This is a theoretical question, so expect that many details here are not computable in practice or even in theory.
Let's say I have a string s
that I want to compress. The result should be a self-extracting binary (can be x86 asm but can also be some other hypothetical Turing-complete low level language) which outputs s
.
Now, we can easily iterate through all possible such binaries/programs, ordered by size. Let B_s
be the sub-list of these binaries who output s
(of course B_s
is uncomputable).
As every set of positive integers must have a minimum, there must be a smallest program b_min_s
in B_s
From s
, I can also construct a canonical program b_cano_s
which just outputs s
in a trivial way.
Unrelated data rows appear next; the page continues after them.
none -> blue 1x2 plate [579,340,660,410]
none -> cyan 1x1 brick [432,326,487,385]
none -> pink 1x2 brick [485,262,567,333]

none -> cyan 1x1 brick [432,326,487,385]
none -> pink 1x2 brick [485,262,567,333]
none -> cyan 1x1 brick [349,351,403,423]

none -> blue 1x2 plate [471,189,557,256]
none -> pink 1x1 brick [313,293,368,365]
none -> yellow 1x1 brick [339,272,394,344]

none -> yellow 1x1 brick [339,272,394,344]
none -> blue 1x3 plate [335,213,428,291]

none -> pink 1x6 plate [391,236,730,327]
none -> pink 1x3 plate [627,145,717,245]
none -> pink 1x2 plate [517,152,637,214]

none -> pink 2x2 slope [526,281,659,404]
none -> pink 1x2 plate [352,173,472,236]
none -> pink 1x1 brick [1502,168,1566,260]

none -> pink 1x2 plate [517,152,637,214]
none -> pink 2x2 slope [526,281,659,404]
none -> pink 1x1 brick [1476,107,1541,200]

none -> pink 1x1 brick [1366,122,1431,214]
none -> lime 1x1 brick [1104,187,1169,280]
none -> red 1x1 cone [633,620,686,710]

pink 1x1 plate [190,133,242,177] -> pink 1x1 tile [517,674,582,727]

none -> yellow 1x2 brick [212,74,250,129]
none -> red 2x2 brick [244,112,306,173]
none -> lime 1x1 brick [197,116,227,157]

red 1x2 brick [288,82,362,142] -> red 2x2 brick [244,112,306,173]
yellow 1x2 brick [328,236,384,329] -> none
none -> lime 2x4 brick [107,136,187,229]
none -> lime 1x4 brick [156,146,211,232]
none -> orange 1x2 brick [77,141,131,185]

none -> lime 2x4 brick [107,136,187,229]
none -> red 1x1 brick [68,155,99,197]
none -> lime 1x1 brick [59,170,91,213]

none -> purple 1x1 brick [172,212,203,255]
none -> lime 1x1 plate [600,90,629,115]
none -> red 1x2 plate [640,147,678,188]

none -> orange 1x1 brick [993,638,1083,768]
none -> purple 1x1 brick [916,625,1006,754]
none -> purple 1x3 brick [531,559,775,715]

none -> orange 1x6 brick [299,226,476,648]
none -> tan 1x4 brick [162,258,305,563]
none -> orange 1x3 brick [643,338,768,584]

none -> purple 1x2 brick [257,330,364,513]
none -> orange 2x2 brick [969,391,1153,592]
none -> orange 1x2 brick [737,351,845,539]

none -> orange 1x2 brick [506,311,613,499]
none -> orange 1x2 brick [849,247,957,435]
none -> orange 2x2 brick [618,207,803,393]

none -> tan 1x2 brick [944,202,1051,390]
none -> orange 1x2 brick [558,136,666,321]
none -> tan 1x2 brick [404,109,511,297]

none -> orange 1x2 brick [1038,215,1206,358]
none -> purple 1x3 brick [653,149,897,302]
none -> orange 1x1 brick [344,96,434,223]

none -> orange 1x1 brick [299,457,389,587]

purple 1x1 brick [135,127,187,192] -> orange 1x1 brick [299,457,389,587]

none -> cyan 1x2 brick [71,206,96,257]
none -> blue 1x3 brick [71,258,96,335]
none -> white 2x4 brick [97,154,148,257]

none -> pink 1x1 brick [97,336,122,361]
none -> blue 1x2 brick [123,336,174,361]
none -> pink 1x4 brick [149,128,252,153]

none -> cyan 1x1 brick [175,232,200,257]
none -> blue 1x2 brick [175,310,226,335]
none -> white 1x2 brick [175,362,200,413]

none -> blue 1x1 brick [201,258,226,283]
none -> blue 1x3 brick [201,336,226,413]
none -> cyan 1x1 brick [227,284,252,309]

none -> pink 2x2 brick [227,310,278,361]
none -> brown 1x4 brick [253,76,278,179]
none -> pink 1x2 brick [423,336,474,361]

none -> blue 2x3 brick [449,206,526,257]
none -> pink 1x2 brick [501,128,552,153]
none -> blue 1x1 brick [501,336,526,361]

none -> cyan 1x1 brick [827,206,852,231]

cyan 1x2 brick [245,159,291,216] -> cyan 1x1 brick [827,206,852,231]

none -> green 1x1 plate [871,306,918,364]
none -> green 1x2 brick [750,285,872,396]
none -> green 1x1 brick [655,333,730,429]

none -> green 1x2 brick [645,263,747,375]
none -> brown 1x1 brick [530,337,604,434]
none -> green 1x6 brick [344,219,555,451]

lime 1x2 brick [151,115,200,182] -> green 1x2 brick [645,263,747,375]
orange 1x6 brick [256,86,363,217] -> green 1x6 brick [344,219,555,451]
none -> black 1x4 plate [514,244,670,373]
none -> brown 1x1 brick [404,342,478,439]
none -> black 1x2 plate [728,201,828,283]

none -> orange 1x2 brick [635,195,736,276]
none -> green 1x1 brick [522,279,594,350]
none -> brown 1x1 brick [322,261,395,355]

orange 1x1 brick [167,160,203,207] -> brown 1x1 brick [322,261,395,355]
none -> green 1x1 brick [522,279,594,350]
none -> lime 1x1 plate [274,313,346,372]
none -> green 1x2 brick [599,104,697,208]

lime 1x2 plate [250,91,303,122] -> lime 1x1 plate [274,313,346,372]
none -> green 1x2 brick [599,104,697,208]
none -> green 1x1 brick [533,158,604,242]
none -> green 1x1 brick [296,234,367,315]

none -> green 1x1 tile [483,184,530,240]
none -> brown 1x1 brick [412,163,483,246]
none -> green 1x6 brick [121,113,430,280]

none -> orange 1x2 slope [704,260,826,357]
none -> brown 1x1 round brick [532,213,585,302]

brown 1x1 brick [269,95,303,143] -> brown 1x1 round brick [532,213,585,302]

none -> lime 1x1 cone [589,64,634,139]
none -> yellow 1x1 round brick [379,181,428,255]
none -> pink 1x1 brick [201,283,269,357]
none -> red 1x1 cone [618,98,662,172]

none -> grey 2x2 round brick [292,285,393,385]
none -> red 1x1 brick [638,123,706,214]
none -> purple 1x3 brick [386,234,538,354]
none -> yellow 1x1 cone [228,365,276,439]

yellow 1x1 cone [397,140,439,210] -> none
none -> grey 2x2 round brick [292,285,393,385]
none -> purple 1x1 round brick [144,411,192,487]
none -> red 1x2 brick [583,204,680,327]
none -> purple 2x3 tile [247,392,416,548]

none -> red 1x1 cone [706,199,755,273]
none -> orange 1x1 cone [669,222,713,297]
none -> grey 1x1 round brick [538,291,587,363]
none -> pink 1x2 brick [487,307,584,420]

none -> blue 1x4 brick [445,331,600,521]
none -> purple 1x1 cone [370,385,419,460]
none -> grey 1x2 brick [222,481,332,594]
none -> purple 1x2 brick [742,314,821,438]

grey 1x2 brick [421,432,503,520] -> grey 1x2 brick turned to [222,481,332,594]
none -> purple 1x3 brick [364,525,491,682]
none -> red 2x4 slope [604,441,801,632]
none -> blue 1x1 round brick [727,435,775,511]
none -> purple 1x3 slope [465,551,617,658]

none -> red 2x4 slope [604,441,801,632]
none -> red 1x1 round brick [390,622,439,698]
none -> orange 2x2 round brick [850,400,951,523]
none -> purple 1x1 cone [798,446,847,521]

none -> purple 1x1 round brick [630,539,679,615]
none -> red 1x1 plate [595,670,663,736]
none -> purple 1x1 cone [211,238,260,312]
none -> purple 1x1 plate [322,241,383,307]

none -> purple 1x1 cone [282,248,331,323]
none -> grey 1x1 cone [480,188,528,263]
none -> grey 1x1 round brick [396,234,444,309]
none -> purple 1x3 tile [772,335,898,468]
I.e. the size of b_cano_s
will be in O(#s)
-- if we think of ELF with data segments, we will even have #b_cano_s ~ #s
.
Is there a set A
of possible operations on the binaries which:
1 . Will preserve the output.
2a . Given b_cano_s
, we can arrive somehow by operations from A
at b_min_s
.
(2b . Given b_cano_s
, we can arrive at all programs in B_s
.)
for all possible strings s
.
The conditions 1+2a are weaker than the conditions 1+2b. Maybe, if there is such a set A
, we will automatically have both, though. (Is that so?)
Does such a set A
exists? I was thinking about some obvious operations, like searching for some repeated strings and shorten this. Or some of the other common compression methods. However, that probably is not enough to arrive at all programs B_s
and my intention says also not necessarily at b_min_s
for the same reason.
If it exists, can we express it, i.e. is it computable?